◆ The problem:
Copy, word for word, each line of the data below from the first through the line containing "Validation error |", and stop there.

◆ Extracted material:
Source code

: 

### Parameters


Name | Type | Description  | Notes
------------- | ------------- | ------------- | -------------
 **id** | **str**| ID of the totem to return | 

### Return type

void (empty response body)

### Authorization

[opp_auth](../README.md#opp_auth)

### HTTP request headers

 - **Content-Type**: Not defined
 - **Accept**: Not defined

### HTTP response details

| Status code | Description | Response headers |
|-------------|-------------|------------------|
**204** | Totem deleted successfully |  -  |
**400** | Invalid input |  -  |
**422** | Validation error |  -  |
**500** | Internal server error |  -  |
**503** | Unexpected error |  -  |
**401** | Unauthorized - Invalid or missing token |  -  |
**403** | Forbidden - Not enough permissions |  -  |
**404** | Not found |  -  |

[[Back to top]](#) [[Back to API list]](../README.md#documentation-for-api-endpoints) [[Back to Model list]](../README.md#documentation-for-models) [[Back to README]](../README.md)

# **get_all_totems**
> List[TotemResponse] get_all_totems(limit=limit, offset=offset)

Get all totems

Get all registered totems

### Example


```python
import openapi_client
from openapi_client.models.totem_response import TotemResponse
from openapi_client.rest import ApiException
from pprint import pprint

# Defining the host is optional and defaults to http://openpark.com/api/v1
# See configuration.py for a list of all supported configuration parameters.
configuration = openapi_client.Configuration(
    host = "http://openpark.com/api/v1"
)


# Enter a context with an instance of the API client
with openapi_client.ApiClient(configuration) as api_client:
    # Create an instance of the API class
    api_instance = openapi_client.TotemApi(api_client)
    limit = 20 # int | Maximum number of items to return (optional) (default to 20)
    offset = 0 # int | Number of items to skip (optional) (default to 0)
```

◆ Exercise solution:
Source code

: 

### Parameters


Name | Type | Description  | Notes
------------- | ------------- | ------------- | -------------
 **id** | **str**| ID of the totem to return | 

### Return type

void (empty response body)

### Authorization

[opp_auth](../README.md#opp_auth)

### HTTP request headers

 - **Content-Type**: Not defined
 - **Accept**: Not defined

### HTTP response details

| Status code | Description | Response headers |
|-------------|-------------|------------------|
**204** | Totem deleted successfully |  -  |
**400** | Invalid input |  -  |
**422** | Validation error |  -  |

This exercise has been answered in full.